Emotività e difficoltà nel processo di apprendimento

L’emotività rappresenta un aspetto intrinseco al processo di apprendimento, il quale spesso, negli attuali contesti scolastici, viene limitatamente inteso come un’attività strettamente logica-razionale. Questa errata interpretazione di ciò che significa apprendere porta quindi a una scissione tra la sfera cognitiva e quella affettiva-emotiva.

Gli elementi emotivi che si manifestano mentre si impara qualcosa vanno accolti e accettati perché ci sia uno sviluppo psichico e mentale nello studente. Non è negandoli o in maniera difensiva proiettandoli al di fuori di sé che avviene la crescita (Blandino, Granieri, 1995) ed è l’insegnante ad avere il compito di agevolare questa tappa del percorso di crescita, bonificando lo spazio adibito all’accogliere nuove conoscenze.

Le esperienze interne dolorose che più spesso si presentano quando si impara qualcosa di nuovo sono l’invidia, l’odio, la rabbia, la frustrazione, il disagio, l’ansia, l’angoscia, il panico, sensazioni di confusione, di inadeguatezza, di mancanza (Blandino, Granieri, 1995).  Quando si mettono in atto comportamenti di evitamento nei confronti di queste esperienze psichiche distruttive negandole, rifiutandole, gettandole fuori di sé, si vanno ad occultare anche altri sentimenti più funzionali come la curiosità, l’amore, il desiderio di acquisire nuove conoscenze, il benessere, il sentirsi competenti ed adeguati. Riuscire a sopportare ed elaborare la sofferenza permette a queste emozioni costruttive di trovare il loro spazio e manifestarsi.

Se i bisogni emotivi non vengono soddisfatti, l’esperienza dell’apprendimento diventa un evento eccessivamente frustrante e insopportabile, tanto da oscurare nel bambino le sue capacità ricettive, colmando quello spazio necessario ad acquisire nuove conoscenze. Questa condizione si manifesta con il rifiuto per svolgimento dei compiti, perdita di interesse nelle lezioni, allontanamento da tutto ciò che richiede un impegno scolastico. I sentimenti prevalenti sono quindi di odio, sfiducia, rabbia, confusione e vengono messi in atto comportamenti difensivi che hanno lo scopo di allontanare da sé i vissuti dolorosi o percepiti come pericolosi. I comportamenti aggressivi o di apparente pigrizia non sono altro che tentativi di gestione del disagio e della frustrazione interna.
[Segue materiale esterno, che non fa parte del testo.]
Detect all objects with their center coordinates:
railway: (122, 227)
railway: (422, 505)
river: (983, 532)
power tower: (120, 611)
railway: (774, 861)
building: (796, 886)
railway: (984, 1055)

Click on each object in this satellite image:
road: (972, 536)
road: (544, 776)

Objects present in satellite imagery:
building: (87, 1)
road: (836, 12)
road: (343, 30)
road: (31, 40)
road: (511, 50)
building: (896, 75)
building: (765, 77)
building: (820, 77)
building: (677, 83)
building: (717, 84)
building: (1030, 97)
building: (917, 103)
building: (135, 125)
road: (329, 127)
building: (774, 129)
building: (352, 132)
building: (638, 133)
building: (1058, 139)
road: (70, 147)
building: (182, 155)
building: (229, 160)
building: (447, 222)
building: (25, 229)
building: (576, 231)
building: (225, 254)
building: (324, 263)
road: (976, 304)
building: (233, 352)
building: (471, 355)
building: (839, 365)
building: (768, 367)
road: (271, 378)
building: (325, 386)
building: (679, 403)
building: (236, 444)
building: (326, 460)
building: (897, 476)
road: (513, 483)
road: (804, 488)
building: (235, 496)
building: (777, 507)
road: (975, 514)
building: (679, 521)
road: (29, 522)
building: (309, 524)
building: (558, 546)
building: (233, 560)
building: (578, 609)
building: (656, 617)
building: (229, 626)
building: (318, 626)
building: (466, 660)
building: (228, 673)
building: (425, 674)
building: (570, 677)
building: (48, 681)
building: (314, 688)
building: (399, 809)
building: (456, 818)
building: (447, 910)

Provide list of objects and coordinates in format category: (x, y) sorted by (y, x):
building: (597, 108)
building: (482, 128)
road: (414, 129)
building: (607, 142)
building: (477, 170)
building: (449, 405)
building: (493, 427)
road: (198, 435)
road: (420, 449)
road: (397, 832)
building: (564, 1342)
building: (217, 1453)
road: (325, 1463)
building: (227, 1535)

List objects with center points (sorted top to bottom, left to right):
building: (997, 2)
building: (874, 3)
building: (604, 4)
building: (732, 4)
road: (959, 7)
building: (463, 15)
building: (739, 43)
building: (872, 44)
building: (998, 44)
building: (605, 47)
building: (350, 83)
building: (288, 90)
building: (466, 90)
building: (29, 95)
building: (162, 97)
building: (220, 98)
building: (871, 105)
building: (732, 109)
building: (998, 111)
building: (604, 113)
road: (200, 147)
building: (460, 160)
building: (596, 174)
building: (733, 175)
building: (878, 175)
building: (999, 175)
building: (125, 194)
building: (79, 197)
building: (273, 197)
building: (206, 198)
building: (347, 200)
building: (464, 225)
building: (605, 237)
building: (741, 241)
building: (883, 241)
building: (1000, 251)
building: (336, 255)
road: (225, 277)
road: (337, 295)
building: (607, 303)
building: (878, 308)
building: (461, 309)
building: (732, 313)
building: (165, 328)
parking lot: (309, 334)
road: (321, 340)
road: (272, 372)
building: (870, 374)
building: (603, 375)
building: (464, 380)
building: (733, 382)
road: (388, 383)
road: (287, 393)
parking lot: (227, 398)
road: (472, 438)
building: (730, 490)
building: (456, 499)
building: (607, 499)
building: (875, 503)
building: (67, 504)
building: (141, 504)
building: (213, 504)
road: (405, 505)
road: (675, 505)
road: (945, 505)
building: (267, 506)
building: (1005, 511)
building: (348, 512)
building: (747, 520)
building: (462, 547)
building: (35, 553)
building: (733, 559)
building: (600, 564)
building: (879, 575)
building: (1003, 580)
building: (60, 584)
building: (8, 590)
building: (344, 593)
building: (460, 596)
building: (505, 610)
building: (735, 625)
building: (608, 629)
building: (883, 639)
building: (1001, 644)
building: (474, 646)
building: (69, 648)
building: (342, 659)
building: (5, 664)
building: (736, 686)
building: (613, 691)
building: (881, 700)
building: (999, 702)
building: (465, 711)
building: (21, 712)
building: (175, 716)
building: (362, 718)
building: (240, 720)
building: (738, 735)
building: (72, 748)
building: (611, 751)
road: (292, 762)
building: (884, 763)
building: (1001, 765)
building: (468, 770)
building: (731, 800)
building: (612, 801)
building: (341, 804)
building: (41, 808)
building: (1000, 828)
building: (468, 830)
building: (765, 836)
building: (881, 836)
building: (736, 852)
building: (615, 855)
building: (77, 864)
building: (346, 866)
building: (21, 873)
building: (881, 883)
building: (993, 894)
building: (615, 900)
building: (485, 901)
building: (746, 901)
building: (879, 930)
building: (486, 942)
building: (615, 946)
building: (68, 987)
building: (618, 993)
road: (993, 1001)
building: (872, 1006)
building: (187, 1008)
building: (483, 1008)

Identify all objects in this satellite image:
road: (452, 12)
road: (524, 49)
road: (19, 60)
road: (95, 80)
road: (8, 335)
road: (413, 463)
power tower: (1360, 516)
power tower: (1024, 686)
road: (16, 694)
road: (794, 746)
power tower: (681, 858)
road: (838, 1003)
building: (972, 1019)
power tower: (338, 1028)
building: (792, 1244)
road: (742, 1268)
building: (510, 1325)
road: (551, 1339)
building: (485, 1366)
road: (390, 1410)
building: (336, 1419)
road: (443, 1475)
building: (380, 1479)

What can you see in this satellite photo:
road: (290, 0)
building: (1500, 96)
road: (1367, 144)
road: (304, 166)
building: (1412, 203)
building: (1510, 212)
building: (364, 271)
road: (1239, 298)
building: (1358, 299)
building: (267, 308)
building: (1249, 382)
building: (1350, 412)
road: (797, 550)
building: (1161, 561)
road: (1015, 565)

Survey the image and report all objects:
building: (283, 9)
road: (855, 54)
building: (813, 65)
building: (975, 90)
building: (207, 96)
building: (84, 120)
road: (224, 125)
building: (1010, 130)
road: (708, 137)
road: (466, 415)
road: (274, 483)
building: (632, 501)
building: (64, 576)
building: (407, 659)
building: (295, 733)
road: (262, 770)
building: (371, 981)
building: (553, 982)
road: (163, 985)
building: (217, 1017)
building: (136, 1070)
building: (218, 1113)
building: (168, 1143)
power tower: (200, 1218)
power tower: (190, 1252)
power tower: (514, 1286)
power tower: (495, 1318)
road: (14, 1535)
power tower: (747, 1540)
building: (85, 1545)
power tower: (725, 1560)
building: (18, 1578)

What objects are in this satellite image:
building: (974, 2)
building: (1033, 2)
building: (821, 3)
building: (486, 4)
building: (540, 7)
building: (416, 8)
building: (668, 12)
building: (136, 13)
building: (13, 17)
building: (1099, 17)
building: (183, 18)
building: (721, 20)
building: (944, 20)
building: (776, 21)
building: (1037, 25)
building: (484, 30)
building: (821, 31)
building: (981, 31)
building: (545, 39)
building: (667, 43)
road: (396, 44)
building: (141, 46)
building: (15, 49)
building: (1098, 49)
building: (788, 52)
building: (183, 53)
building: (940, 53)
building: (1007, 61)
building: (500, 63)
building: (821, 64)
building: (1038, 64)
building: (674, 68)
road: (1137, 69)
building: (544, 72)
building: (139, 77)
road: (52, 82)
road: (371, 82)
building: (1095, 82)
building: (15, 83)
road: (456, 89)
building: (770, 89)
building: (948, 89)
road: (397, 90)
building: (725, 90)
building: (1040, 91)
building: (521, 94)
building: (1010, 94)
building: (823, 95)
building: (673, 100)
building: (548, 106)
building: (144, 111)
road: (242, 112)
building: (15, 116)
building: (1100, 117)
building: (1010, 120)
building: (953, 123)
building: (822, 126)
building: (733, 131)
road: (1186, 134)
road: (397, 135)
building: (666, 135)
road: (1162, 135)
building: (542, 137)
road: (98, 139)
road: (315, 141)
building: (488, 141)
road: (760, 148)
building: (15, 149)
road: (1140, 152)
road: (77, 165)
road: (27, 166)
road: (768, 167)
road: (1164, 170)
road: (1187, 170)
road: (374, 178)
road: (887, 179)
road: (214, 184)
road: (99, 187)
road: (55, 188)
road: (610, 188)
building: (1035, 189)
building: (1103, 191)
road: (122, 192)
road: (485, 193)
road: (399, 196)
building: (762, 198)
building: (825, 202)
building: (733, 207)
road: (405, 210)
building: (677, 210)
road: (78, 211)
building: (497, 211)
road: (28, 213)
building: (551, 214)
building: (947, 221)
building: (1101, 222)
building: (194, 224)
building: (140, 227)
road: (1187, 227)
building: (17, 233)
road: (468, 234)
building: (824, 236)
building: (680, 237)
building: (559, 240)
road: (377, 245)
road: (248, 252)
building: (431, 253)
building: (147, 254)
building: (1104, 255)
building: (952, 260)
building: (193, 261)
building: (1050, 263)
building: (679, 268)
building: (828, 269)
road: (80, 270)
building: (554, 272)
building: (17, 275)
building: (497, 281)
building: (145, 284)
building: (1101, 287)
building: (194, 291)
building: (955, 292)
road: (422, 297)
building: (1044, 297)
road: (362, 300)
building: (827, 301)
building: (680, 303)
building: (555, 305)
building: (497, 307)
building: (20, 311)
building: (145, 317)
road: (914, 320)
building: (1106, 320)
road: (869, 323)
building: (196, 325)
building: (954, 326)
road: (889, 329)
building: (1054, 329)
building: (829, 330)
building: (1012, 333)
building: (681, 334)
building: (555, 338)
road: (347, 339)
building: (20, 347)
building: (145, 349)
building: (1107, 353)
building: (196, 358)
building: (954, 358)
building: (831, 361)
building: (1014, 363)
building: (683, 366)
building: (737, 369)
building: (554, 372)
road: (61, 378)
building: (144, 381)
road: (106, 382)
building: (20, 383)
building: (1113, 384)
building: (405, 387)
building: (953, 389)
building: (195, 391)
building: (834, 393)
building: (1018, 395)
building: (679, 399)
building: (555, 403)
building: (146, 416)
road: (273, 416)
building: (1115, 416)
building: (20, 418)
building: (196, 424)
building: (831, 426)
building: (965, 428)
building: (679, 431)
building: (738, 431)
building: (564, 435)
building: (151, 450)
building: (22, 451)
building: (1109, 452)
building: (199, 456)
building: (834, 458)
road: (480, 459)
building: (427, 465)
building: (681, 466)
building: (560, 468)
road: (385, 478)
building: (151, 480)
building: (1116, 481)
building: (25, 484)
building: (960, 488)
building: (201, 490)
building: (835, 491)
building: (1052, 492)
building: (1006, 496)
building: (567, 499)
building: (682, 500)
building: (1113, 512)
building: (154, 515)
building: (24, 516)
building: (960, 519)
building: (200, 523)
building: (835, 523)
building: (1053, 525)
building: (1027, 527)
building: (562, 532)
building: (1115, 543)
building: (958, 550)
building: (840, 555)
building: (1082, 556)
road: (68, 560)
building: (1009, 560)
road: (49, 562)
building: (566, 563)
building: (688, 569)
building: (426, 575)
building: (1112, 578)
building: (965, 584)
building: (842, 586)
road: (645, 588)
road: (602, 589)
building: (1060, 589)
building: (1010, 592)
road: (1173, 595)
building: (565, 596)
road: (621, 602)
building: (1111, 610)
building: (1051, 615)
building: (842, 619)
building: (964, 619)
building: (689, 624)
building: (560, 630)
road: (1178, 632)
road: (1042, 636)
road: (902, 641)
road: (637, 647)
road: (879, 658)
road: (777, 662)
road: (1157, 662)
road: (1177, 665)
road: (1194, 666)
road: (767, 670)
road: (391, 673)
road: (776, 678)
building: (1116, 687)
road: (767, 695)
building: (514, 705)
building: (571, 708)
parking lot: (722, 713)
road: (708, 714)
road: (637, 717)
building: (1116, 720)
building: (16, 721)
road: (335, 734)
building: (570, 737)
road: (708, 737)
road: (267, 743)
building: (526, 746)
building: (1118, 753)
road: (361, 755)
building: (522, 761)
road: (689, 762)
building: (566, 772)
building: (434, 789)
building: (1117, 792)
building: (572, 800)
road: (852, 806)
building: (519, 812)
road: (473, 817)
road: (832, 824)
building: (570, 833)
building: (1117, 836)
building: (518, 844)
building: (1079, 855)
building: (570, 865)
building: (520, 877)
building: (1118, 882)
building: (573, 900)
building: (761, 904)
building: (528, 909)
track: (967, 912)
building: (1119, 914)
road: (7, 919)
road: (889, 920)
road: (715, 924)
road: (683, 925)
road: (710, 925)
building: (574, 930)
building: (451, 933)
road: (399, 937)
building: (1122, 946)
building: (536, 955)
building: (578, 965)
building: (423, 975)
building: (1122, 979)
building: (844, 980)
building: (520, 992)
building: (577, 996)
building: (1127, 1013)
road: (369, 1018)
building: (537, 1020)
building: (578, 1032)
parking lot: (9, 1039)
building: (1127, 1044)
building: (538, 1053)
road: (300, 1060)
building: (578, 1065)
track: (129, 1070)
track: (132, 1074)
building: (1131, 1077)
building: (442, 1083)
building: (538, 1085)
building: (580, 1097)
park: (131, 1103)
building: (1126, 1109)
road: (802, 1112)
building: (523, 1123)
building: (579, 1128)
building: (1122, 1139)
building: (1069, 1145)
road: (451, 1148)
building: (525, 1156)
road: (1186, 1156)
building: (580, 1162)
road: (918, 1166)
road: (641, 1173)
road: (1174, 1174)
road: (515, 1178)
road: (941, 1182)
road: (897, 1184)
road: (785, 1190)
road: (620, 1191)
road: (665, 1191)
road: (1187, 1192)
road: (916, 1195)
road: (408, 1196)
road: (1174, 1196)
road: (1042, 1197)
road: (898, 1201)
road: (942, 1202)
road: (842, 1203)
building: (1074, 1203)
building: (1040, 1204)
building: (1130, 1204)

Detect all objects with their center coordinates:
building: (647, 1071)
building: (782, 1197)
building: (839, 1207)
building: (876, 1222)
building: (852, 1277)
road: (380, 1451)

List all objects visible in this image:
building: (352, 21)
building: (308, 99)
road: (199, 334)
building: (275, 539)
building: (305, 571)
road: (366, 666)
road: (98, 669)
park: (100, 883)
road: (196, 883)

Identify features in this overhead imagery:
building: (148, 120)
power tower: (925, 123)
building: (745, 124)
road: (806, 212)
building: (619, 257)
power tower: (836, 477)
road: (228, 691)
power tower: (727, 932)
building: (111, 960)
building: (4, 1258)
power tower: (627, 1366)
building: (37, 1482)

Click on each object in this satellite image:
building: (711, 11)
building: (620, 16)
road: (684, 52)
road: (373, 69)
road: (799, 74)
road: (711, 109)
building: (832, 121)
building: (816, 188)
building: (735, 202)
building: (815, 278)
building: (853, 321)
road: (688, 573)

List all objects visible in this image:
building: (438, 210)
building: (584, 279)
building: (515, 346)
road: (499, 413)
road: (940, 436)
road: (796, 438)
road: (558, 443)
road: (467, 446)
Allontanando da sé la sofferenza, inconsapevolmente il bambino nega a sé stesso la possibilità di apprendere e si deresponsabilizza dai sentimenti dolorosi. Ed è proprio questo rifiuto dell’apprendimento che consente di non dover vedere e riconoscere gli aspetti interni più fragili, poiché spaventano e provocano insicurezza (Blandino, Granieri, 1995). In questo modo, la relazione tra allievo e insegnante viene ostacolata, si irrigidisce, e anche l’adulto viene spaventato dagli elementi psichici insostenibili e vissuti come persecutori che il bambino trasmette.

I contenuti dolorosi non sopportati sono privi di pensiero, non sono pensati, e questo provoca l’aspetto disfunzionale della relazione e distruttivo del processo di apprendimento (Meltzer, Harris, 1983). Se invece il docente rielabora questi contenuti e li riconsegna in forma bonificata, nell’alunno riaffiorano sentimenti costruttivi e di fiducia.